I was in some kind of store where I could purchase VR 3-D models that were animated. It let you look at and hold the models for a limited time (mine were of construction tractors) and then it would kick you out of the previewing room. My preview time was running out, and I was being pushed out of the room and began falling down toward the floor of something.
Rather than be afraid, I decided to do my best to land safely. I was on the ground floor of some kind of tall building, and I decided to yell out for help.
me: "Help! Take me to customer service."
To my surprise I started flying up into the air. The grayish columnar building I was in gave way to another building that looked more like a conventional set of apartments. As I approached walls and structures I just floated right through them, and I was deposited into an office. A few people were around, but I was at the desk of a particular woman.
me: "How is it that I can just go through these walls?"
her: "Because you're free right now. And I mean free as in...<u>not</u> free."
She was making some kind of joke that I didn't really understand, but that I interpreted to say that I was not a paying customer of her business, and thus I was a second-class citizen in terms of how I was treated and what I was allowed to do.
me: "What's happening? I'm from the year 2000. Where am I, what is this?"
woman: "Time isn't really...Look, you're in the same place you always are, which is the omniverse. And you're going through a neurofissure reconstruction right now."
I made up the word neurofissure here because I can't remember the one she said, but it sounded kind of like that. Dealt with brains.
me: "I don't know what that is. Can you explain? Actually, can you show me something I can take back and use as proof of having been here?"
An office worker passing by stopped and put in his two cents.
office worker: "What would you do with your day tomorrow if you had it?"
me: "I'd write it down. Go to a restaurant with a cute girl at some point. Be happier because the world would listen to me 'cause I'm provably not insane."
woman: "Cute girls aren't that interesting."
me: "Well I like them, but it's really just aesthetics. And that wasn't the point, I just meant to say that my needs are modest and I really am just looking for validation. I need you to show me something."
A video showing a magnet with a configuration of holes in it flashed before my eyes. It looked like a cube built out of several layers of material.
woman: "I can show you how to make a zero-pole-magnet. And NO, not the dumb way. Actually it's already been invented and the inventor isn't doing anything with it...you can look him up, his name is..."
She said some name here I forget.
me: "Names never work, can you show me how it's made?"
woman: "Really you should just look up the paper.

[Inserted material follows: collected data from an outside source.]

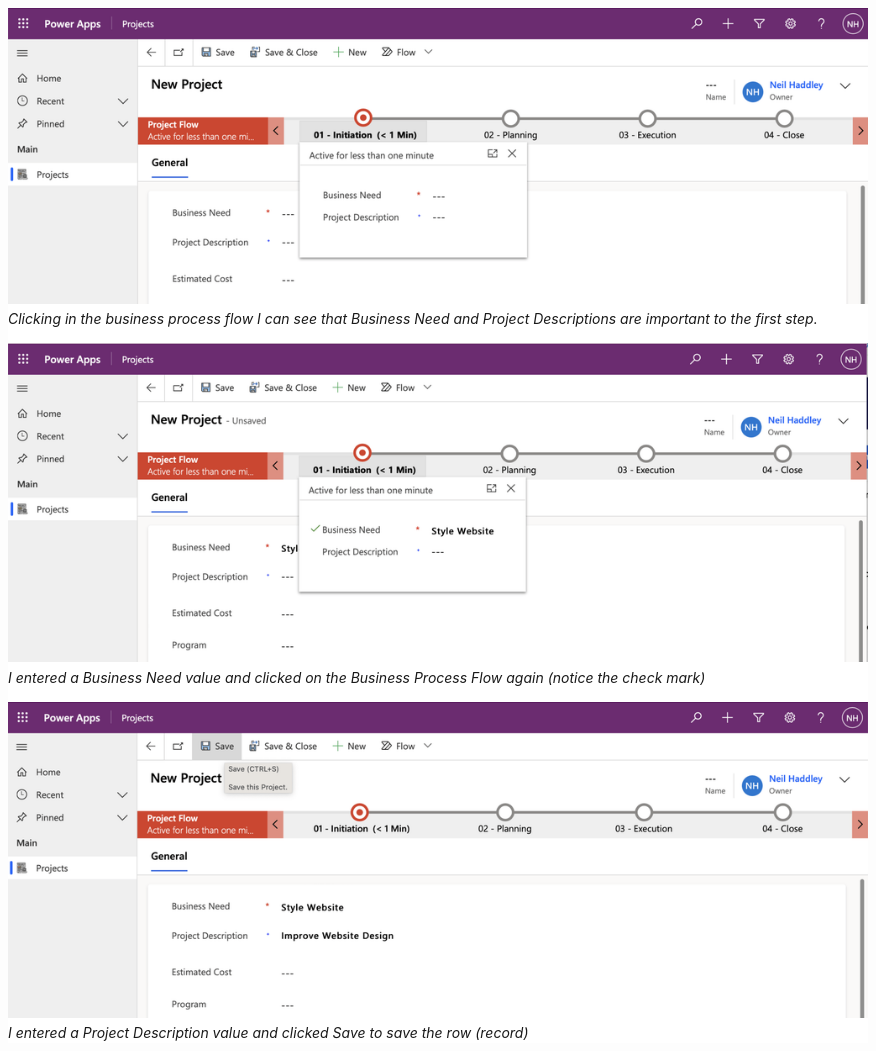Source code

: ![](/assets/images/modeldriven2/screenshot-2023-10-05-at-12.24.24-pm-2136x735.png)
*Clicking in the business process flow I can see that Business Need and Project Descriptions are important to the first step.*

![](/assets/images/modeldriven2/screenshot-2023-10-05-at-12.25.29-pm-2136x794.png)
*I entered a Business Need value and clicked on the Business Process Flow again (notice the check mark)*

![](/assets/images/modeldriven2/screenshot-2023-10-05-at-12.26.11-pm-2136x786.png)
*I entered a Project Description value and clicked Save to save the row (record)*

Though you're only 25, so it's not surprising it's tough for me to understand."
I didn't correct her on my age. Only now do I notice that naming the year as 2000 might have thrown off an age estimate. Had it really been the year 2000, that would have been correct.
me: "I think I deserve some slack, considering that I am able to achieve basic dialogue while asleep."
I didn't get any more information before I rather suddenly woke up.
Apparently a torus is already a zero-pole magnet, but may be the "dumb way" since there's no strong field on the outside, thus it wouldn't stick to a refrigerator. I sparked this discussion on Usenet which seemed to suggest there's not a good way to build a strong magnet with no external poles.